__Problem to work on__.
Copy the material from its start through the line containing "Privacy policy", inclusive, reproducing those lines without any change.
****************************************
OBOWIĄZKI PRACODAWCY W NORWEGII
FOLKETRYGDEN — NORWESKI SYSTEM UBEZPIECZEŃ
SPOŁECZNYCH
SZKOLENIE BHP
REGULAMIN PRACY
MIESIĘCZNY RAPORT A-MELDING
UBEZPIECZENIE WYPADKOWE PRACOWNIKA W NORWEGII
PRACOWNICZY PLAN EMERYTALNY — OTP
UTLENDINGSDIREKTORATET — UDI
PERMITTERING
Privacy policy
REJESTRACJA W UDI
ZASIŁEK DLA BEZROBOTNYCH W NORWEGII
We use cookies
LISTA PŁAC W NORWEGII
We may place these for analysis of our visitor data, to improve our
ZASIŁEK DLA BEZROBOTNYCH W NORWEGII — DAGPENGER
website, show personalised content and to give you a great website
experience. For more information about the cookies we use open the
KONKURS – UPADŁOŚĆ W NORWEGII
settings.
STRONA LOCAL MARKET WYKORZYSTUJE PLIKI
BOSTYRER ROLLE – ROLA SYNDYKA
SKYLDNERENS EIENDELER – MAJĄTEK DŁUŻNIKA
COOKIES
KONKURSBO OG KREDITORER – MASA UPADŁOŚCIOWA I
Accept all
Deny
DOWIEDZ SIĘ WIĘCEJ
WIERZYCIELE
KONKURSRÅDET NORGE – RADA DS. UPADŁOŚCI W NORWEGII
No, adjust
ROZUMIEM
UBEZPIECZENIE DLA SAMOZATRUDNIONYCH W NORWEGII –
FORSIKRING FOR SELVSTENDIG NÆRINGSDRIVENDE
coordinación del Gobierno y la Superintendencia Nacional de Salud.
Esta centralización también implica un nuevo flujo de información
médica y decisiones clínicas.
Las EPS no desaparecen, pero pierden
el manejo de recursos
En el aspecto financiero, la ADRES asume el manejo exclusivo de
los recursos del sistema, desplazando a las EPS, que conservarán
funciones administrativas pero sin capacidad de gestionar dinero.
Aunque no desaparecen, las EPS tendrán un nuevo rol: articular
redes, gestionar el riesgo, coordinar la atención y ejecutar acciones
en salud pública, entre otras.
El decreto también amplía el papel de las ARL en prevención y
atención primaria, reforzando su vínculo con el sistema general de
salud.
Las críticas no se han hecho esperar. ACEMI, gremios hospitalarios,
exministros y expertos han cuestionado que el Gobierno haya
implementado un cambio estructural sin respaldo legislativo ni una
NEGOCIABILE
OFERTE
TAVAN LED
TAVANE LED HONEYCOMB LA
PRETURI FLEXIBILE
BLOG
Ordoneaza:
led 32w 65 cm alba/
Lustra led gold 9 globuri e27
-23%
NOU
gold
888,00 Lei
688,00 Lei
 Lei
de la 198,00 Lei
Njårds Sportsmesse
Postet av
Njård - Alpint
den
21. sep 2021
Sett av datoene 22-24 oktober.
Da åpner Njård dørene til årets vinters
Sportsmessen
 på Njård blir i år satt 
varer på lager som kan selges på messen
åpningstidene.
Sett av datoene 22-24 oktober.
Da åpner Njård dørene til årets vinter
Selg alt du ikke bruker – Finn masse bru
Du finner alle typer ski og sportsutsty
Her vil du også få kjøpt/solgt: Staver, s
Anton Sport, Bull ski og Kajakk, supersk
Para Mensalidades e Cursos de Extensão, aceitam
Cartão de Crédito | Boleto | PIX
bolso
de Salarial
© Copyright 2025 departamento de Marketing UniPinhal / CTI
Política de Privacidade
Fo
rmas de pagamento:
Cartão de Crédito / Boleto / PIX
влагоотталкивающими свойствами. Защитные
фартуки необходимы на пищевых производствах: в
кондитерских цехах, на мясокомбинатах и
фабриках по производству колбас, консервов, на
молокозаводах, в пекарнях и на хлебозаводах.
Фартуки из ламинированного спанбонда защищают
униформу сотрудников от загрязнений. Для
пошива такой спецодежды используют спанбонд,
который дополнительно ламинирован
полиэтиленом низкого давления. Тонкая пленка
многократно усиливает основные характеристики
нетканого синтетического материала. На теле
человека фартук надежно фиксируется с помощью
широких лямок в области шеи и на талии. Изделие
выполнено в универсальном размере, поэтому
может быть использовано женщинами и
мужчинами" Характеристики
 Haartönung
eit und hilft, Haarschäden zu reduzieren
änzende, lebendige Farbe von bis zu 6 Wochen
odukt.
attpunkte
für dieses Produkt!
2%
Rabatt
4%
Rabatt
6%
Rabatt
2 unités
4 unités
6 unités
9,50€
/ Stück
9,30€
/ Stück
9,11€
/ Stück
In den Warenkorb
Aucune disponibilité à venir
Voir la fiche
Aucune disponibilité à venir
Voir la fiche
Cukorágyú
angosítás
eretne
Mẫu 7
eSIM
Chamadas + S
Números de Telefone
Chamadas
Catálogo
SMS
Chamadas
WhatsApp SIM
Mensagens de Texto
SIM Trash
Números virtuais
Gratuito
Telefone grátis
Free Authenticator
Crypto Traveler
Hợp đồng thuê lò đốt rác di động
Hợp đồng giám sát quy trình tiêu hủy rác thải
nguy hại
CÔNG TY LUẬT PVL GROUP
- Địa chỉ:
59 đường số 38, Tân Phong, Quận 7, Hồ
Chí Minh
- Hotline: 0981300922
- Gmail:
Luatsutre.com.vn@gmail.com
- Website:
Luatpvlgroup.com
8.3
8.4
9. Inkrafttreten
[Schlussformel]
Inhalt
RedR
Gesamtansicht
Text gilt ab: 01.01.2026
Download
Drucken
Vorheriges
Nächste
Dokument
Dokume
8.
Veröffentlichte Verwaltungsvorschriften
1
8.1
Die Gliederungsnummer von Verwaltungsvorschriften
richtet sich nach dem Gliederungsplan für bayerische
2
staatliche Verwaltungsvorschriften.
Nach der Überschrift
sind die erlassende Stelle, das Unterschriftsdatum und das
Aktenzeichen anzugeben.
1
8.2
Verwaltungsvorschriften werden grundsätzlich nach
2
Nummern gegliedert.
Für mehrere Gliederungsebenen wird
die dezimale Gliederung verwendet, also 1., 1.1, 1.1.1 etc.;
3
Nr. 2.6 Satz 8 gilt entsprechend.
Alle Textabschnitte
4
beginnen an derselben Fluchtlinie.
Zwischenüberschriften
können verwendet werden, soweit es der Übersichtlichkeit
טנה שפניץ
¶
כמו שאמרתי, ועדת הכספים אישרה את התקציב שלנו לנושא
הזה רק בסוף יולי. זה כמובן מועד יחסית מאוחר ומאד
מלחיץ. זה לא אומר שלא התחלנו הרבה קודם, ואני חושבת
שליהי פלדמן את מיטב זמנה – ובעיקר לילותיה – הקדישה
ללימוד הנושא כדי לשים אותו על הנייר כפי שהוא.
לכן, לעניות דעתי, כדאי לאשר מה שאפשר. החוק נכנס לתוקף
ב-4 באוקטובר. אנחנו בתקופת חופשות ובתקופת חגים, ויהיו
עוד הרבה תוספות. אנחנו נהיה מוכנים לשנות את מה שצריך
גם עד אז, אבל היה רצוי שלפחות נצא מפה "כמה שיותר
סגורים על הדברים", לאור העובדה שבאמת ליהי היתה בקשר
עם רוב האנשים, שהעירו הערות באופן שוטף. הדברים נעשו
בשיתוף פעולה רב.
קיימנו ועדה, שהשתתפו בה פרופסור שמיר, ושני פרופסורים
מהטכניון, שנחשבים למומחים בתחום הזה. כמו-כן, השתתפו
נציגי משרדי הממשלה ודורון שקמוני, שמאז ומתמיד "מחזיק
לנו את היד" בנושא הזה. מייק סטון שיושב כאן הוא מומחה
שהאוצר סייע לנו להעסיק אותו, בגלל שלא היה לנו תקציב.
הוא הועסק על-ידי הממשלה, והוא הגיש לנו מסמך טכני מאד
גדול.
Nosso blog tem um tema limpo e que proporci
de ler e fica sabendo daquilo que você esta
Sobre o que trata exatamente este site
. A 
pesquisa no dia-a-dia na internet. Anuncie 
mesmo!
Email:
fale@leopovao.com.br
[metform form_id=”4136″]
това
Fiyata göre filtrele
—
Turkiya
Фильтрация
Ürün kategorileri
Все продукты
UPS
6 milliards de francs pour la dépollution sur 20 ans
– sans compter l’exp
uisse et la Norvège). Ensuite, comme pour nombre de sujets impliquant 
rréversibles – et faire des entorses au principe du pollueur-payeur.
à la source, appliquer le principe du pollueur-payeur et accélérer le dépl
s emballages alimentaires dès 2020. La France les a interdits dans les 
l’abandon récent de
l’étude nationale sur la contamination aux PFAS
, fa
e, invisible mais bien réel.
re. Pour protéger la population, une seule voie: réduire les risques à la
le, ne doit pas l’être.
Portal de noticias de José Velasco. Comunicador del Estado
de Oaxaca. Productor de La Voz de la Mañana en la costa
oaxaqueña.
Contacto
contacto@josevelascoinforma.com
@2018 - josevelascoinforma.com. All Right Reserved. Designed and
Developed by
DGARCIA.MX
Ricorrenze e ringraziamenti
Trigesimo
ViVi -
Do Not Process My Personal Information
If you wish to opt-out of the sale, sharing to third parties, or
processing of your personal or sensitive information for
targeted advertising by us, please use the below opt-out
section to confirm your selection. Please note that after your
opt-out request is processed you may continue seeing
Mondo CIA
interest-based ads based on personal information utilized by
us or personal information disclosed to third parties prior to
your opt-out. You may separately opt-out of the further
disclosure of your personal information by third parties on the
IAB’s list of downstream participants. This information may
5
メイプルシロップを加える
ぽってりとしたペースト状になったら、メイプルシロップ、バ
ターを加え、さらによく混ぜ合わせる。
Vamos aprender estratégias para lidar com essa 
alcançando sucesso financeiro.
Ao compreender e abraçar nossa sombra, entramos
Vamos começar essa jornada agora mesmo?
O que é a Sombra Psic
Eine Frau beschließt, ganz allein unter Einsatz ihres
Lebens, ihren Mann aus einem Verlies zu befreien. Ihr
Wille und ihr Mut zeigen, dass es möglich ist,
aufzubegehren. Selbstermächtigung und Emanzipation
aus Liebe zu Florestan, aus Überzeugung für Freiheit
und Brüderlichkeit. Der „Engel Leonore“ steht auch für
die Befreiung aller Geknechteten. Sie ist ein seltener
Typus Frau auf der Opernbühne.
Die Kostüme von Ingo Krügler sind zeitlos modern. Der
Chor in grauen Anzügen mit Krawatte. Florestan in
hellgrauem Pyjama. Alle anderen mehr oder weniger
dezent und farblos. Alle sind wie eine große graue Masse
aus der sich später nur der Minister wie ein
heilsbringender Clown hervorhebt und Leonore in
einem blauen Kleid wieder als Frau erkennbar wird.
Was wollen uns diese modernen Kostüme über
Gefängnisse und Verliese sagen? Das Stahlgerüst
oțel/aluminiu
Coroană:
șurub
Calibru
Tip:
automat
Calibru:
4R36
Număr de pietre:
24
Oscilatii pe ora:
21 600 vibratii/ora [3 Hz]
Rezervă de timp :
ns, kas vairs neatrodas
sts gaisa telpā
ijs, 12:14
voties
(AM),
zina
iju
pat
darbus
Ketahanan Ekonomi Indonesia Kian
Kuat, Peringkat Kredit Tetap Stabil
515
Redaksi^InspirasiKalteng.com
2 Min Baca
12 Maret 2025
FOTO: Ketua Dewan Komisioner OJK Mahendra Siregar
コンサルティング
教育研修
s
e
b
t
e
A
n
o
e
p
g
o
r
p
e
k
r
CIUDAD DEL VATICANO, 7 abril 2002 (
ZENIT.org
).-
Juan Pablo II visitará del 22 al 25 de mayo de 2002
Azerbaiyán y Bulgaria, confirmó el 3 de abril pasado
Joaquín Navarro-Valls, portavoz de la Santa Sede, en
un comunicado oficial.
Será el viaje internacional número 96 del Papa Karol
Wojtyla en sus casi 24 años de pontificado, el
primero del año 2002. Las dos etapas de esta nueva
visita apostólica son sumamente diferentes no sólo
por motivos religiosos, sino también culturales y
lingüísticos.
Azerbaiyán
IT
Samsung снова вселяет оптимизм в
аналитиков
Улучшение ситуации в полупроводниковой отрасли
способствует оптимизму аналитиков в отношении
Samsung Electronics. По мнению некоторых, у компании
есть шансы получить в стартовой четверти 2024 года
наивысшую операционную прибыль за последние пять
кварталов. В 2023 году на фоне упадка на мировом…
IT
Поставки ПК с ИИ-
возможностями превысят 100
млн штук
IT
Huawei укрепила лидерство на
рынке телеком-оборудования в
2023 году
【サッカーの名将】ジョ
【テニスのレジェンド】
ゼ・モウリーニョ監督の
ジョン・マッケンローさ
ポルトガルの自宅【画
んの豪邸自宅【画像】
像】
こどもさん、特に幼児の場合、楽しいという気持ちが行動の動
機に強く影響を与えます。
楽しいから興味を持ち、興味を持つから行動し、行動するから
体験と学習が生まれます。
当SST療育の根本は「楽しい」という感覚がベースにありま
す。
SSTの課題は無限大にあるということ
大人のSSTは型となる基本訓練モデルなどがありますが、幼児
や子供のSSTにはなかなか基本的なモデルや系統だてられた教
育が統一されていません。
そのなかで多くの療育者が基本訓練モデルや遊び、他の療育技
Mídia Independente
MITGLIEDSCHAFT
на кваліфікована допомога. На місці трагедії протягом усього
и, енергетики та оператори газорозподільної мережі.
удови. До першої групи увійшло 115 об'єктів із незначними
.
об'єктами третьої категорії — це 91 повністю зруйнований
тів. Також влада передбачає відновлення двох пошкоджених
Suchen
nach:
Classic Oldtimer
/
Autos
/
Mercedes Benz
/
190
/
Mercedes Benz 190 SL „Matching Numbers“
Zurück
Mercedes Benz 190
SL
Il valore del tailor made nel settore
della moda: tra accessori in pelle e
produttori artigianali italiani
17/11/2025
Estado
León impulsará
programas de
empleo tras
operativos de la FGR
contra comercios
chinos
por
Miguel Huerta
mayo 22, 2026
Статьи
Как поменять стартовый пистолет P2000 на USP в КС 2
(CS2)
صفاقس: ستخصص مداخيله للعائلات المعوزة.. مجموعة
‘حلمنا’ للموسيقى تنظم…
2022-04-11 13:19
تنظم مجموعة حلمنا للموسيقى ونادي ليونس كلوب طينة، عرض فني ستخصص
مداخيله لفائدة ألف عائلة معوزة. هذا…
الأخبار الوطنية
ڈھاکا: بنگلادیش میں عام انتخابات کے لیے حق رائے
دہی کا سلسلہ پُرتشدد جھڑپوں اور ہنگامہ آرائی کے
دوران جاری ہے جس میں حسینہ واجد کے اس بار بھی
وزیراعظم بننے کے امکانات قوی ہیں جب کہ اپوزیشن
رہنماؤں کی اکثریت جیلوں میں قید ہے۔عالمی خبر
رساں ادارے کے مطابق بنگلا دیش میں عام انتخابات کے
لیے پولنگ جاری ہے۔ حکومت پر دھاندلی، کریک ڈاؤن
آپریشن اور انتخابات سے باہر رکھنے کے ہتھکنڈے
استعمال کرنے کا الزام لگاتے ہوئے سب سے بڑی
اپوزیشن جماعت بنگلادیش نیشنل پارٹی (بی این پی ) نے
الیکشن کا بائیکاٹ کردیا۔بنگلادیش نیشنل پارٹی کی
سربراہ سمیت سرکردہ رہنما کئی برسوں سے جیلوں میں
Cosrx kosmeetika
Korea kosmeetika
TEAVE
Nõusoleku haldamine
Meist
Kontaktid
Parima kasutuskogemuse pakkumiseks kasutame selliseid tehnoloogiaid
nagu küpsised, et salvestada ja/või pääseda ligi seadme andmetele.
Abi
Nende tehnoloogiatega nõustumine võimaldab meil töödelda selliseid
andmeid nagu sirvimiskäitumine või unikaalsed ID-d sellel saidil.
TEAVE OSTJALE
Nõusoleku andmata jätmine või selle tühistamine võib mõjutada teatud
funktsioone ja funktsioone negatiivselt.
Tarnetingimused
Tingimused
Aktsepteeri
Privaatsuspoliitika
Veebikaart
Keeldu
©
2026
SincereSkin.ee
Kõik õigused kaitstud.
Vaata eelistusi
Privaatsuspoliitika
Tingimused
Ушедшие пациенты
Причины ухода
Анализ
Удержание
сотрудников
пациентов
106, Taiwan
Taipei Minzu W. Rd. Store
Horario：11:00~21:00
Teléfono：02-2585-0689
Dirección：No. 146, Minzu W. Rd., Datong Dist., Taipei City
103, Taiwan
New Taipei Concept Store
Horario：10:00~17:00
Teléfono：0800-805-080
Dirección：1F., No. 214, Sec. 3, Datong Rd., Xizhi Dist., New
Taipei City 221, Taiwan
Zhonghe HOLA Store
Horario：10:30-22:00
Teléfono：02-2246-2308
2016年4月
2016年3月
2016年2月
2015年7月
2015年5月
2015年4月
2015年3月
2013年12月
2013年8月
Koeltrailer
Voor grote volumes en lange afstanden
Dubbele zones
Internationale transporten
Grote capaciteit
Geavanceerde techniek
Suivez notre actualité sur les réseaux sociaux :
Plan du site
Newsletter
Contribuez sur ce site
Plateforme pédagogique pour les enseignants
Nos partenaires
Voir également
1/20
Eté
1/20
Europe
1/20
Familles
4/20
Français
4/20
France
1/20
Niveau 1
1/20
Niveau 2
****************************************
__Exercise answer__.
OBOWIĄZKI PRACODAWCY W NORWEGII
FOLKETRYGDEN — NORWESKI SYSTEM UBEZPIECZEŃ
SPOŁECZNYCH
SZKOLENIE BHP
REGULAMIN PRACY
MIESIĘCZNY RAPORT A-MELDING
UBEZPIECZENIE WYPADKOWE PRACOWNIKA W NORWEGII
PRACOWNICZY PLAN EMERYTALNY — OTP
UTLENDINGSDIREKTORATET — UDI
PERMITTERING
Privacy policy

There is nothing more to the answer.